One of our good friends recently hired a contractor to renovate their kitchen. Her vision was to turn her outdated kitchen into a French country-themed kitchen with earthy tones, a stone backsplash and warm gold elements. However, her contractor informed her that he was uncomfortable installing a stone backsplash or open shelving, so Noah and I stepped in to help give her the kitchen she envisioned.
This would be our first attempt to install any stone backsplash. We had installed a brick backsplash in our basement, so I figured it couldn’t be much more complex than that. I don’t want to say I was wrong – it wasn’t more difficult, but it was different. So let me walk you through the process.
The stone we used was Rock Ridge Alamo Sandstone Random Ledger Panels from Floor and Decor.
Step-by-step process on installing the Stone Backsplash
First, we removed all the drywall where the stone backsplash would be and installed a concrete board using 2” screws mounted to the studs. The stone panels were about 26 lbs each, so that would be too much weight for drywall to hold.
The stone comes on a metal mesh material to give you different panels that puzzle together, making installation quick. However, we couldn’t keep the stone in panel sections with our floating shelves due to the panels being too large. So, we used a grinder to cut apart the panels, making it possible for us to lay each stone individually. However, we kept the mesh wiring behind the stone for better support and to grip the mortar better. Once all the stone was cut and ready, we were ready for installation.
We used a heavy-duty mortar recommended by Floor and Decor to hold up the stones because they are so heavy.
You’ll need a 5-gallon bucket, corded drill and mud/paint mixer to mix your mortar. Mixing is easy.

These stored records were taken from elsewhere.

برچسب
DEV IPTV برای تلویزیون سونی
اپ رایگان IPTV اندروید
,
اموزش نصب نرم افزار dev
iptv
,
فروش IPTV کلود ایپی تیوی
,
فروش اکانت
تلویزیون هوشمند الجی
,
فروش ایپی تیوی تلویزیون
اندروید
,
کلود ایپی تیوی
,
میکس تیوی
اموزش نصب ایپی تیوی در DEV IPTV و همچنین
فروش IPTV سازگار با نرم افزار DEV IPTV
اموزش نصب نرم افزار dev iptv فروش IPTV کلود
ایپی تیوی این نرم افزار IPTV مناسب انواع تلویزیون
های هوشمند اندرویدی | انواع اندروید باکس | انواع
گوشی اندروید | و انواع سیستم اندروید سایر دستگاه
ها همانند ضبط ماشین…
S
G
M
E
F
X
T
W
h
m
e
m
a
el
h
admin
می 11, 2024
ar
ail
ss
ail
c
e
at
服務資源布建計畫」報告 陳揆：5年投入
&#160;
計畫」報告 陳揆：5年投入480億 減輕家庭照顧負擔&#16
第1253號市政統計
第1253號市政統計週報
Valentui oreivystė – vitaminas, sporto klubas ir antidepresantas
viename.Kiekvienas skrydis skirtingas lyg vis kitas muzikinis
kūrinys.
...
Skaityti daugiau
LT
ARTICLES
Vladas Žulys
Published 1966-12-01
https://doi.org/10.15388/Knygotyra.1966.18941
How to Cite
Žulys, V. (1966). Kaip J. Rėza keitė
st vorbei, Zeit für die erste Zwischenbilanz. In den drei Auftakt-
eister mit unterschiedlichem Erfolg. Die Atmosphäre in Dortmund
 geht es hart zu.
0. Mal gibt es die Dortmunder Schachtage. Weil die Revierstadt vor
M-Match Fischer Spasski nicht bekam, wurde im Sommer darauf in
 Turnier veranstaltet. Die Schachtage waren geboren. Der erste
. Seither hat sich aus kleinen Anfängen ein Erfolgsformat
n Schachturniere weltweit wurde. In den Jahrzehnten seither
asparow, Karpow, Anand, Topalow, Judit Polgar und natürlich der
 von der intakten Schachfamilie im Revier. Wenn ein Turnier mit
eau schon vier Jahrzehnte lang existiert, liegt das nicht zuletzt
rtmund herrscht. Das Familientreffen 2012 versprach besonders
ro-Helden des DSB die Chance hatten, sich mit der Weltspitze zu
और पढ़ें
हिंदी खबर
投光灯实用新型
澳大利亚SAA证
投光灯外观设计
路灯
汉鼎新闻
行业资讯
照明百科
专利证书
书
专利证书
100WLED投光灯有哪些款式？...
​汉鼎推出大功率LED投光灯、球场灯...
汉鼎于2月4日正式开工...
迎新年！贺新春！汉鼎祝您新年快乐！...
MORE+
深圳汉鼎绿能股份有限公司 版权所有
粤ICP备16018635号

First, put some of the mortar into the bucket, add water and mix, and continue to add each as needed. You’ll want your consistency to be a little thicker than peanut butter. Also, don’t mix a whole bag at once. Mortar dries pretty quickly, and you don’t want it to dry up on you before you can use it all.
Before laying the stone, I also filled up a 5-gallon bucket with clean water and a sponge. I worked in small sections wetting the concrete board before applying mortar. This helps prevent your mortar from drying too quickly and cracking out. Using a mortar trowel, scrape mortar onto your concrete board to where you can see the grooves, then apply mortar to the back of the stone and set the stone in place.
The best part about this backsplash is there wasn’t much of a rhyme or reason for placement; I just went with what looked right. I used spacers as needed.
After the stone was set and sat for 24 hours, I removed all my spacers. Then used, a piping bag filled with mortar that is the same consistency as before to pipe between each of the stones. This process is a little messy, so I would recommend wearing gloves. You also don’t have to be perfect; the goal is to get the mortar between the stones roughly. After that sat for 5 minutes, I went back with my hands and worked the mortar into any small cracks I missed with the piping bag. Ten minutes later, I returned with a wet sponge to smooth everything out and make the mortar look more seamless. Then I came back with another damp sponge and feathered some of the mortar onto the front of each stone, giving a ‘German smear’ look.
And that’s it! It was a lot of hard work and a messy process, but worth it! This backsplash turned out better than I could have ever imagined.